Under lower strain anisotropy, cross-fracture sets often developed, improving the modeled network’s based connectivity (Olson et al., 2007; 2009). Imposing synkinematic cement of varying emergent threshold also preferentially filled the narrower fracture segments of the patterns and lowered permeability; however, for the cross-fractured networks, the most significant impact was the loss of connectivity and percolation (Fig. 7).
Discussion and conclusion
Natural fractures may help or hinder stimulation operations, aiding the flow of gas or water, and augmenting or interfering with hydraulic fracture stimulation yet fracture characterization for the purpose of fluid flow estimation is challenging. Core observations show that cement deposits are an essential part of tight gas sandstone fracture systems. Geomechanical models provides one avenue by which fracture length, spacing, aperture and distributions can be calculated, but these results are not representative of the porosity structure of fracture systems in tight gas sandstones unless they also account for cement deposits. Even if fracture network geometry were precisely decipherable, modification of mechanically derived fractures by diagenesis is ubiquitous. There are systematics to diagenetic effects and these effects can be accounted for in modeling flow in fracture patterns. Results that closely resemble the permeability enhancement found in nature (found via well tests) can be generated by geomechanical models with added diagenesis. These provide more realistic templates for fluid flow simulation.

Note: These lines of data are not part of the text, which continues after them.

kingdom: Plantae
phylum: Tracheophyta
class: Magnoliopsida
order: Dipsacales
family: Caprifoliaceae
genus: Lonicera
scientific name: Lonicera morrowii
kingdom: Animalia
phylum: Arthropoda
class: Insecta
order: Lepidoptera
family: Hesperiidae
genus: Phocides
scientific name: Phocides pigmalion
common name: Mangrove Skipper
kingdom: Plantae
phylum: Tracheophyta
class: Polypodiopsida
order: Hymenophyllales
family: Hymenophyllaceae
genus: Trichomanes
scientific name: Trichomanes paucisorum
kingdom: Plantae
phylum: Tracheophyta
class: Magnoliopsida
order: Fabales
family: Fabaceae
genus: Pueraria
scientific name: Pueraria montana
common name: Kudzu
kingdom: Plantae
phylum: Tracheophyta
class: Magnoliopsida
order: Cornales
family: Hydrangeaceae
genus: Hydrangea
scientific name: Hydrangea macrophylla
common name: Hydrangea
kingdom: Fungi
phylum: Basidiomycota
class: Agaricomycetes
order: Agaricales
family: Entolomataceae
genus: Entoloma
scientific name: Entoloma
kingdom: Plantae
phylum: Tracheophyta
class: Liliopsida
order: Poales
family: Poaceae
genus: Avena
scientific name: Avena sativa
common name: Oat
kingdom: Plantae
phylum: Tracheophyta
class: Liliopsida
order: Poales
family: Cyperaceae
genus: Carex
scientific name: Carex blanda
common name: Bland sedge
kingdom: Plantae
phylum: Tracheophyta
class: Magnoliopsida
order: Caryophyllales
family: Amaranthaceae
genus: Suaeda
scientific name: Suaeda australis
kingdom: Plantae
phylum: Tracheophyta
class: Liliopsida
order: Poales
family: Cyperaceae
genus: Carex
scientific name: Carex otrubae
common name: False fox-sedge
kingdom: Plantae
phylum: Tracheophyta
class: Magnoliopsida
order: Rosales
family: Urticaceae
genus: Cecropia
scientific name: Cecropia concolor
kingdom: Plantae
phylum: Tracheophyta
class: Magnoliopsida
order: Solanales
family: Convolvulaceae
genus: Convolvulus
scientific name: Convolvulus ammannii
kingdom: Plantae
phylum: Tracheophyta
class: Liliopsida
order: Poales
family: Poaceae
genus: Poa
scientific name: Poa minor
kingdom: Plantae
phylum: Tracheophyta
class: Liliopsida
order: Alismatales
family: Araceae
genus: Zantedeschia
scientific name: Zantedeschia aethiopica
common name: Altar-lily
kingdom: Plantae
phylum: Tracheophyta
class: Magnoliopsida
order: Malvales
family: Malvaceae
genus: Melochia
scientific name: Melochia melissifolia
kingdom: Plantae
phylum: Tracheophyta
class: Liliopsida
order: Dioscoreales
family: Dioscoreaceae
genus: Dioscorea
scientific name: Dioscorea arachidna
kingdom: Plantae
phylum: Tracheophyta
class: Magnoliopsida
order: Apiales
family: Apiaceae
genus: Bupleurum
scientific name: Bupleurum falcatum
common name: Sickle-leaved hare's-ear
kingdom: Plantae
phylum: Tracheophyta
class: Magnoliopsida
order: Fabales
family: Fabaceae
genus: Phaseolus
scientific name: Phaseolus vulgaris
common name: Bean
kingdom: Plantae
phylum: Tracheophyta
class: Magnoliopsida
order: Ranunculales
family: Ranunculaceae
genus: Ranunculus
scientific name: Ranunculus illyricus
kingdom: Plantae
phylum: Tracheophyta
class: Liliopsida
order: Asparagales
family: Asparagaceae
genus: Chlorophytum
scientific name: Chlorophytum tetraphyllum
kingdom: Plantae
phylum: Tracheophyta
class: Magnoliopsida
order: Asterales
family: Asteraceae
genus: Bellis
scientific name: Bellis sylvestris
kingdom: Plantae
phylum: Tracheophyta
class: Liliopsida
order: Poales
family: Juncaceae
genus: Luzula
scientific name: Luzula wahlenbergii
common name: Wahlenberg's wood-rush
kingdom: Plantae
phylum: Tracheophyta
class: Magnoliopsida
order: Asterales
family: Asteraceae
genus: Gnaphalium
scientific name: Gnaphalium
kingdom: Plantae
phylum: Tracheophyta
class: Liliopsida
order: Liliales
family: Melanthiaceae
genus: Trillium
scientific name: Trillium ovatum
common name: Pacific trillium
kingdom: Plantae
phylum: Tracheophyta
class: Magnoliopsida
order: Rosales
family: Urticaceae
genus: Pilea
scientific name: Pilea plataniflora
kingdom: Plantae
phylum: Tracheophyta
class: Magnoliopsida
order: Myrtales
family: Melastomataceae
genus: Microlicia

Because fracture models can be linked to readily observed diagenetic features as well as to more-difficult-to-sample fractures, the feasibility of systematically comparing and verifying model predictions with site-specific data is greatly increased. Our results also imply that fractures in tight gas sandstones will not tend to close under subsurface loading conditions in many tectonic settings, contrary to widely held views. These results need to be taken into account in interpretation on seismic data collected to detect and characterize fractures.
This research was supported by Chemical Sciences, Geosciences and Biosciences Division, Office of Basic Energy Sciences, Office of Science, Grant No. DE-FG02-03ER15430 “Predicting fracture porosity evolution in sandstone,” U.S. Department of Energy and industrial associates of the Fracture Research & Application Consortium. We thank Tim Carr for his review.